* _Task item 1_
Copy the passage of the Gatineau daycare shooting report starting at "The tragedy left" and ending at "had found shelter.".
* _Task item 2_
Summarize the news report on the Gatineau daycare shooting in two sentences.
* _Task item 3_
Continue the news report on the Gatineau daycare shooting from the point where it stops.

* _Reading passage_
--------------------------------
A man entered a Gatineau daycare facility packed with 53 children and killed a worker in front of many of them before turning his shotgun on himself.
The tragedy left two people dead on Friday, but none of the children located in the facility's two buildings were hurt. Still, dozens of nervous parents scrambled to pick up their children after hearing media reports on the shooting, and many had panicked looks as they waited for police to retrieve their children from a neighbouring house where they had found shelter.
"I have never been so afraid in my life," a mother told reporters at the scene.
The children were generally in good humour as police officers handed them over to their parents, but the deadly event in such a sensitive locale – and the potential for a much bigger tragedy – left the city shaken.
"It is not a very happy day in Gatineau. We didn't expect that kind of a situation," Mayor Marc Bureau told reporters.
--------------------------------
* _Record set_
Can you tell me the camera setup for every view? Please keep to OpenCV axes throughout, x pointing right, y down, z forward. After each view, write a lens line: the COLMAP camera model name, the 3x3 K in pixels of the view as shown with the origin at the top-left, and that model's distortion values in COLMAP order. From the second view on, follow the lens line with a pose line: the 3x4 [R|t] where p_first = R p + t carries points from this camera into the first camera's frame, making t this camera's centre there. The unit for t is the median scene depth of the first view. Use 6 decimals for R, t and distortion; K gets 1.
--------------------------------
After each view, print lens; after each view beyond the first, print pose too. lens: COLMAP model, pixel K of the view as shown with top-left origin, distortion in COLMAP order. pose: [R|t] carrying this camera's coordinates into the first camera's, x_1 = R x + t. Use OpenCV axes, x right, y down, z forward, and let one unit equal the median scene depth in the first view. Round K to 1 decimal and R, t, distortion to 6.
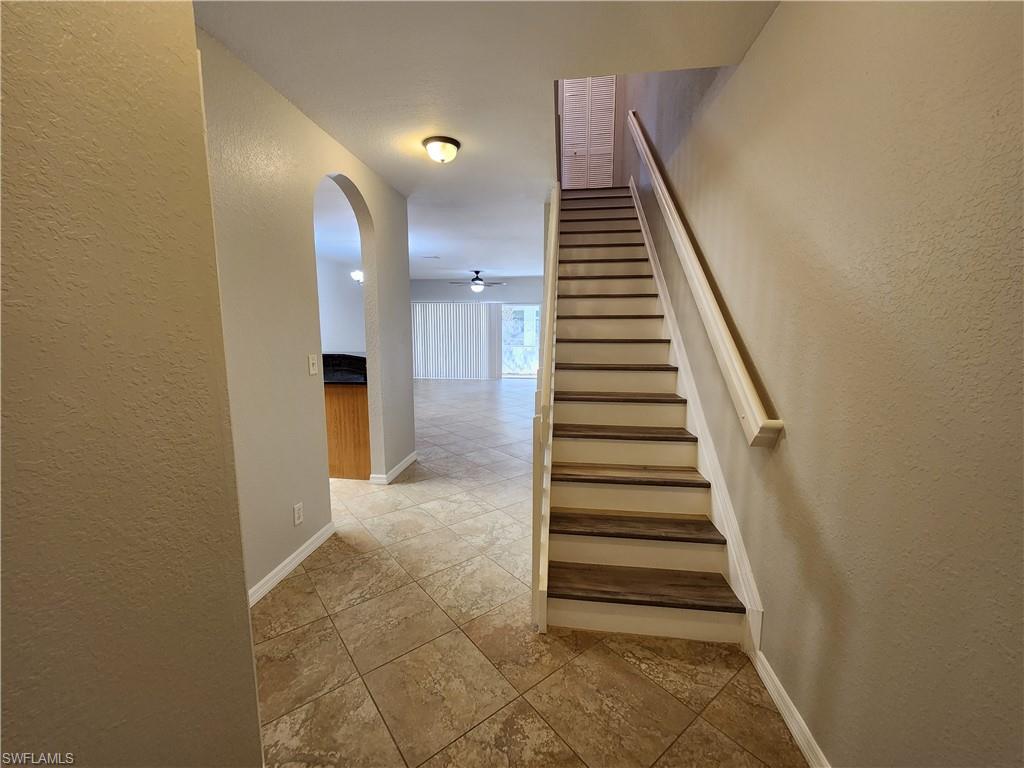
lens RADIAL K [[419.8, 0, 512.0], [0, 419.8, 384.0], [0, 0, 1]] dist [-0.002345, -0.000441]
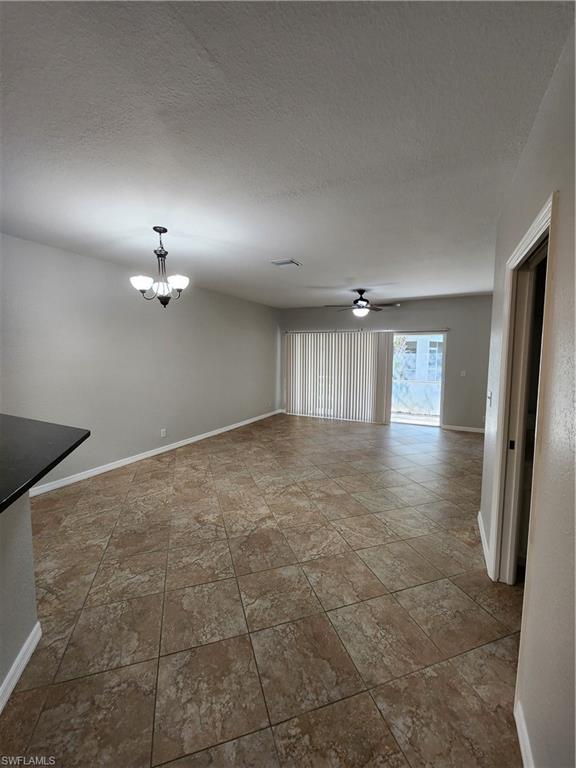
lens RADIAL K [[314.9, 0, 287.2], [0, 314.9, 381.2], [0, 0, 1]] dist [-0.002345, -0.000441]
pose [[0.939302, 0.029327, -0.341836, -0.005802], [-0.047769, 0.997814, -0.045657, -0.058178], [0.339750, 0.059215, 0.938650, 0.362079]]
--------------------------------
* _Answer space 1_
The tragedy left two people dead on Friday, but none of the children located in the facility's two buildings were hurt. Still, dozens of nervous parents scrambled to pick up their children after hearing media reports on the shooting, and many had panicked looks as they waited for police to retrieve their children from a neighbouring house where they had found shelter.

* _Answer space 2_
A man entered a Gatineau daycare facility holding 53 children, killed a worker in front of many of them, and then turned his shotgun on himself. None of the children were hurt, but frightened parents rushed to pick them up, and the deadly event left the city shaken.

* _Answer space 3_
Gatineau Police Chief Mario Harel said marital strife could be at the root of the shooting, stating the dead gunman had been going through a separation, but said authorities have no information indicating a "romantic triangle" of any kind. However, the chief refused to state whether there was a link between the shooter and the victim, or whether the victim had simply been trying to protect a co-worker or the children from the gunman.
Late in the day police identified one of the deceased as Robert Charron. Police have also identified the worker as a 38-year-old French citizen, but would not release the man's name.
Police received a 911 call at 10:27 a.m. from inside the daycare. Officers arrived three minutes later and quickly found a body lying next to a shotgun. The man had taken his own life in a building that was housing five toddlers.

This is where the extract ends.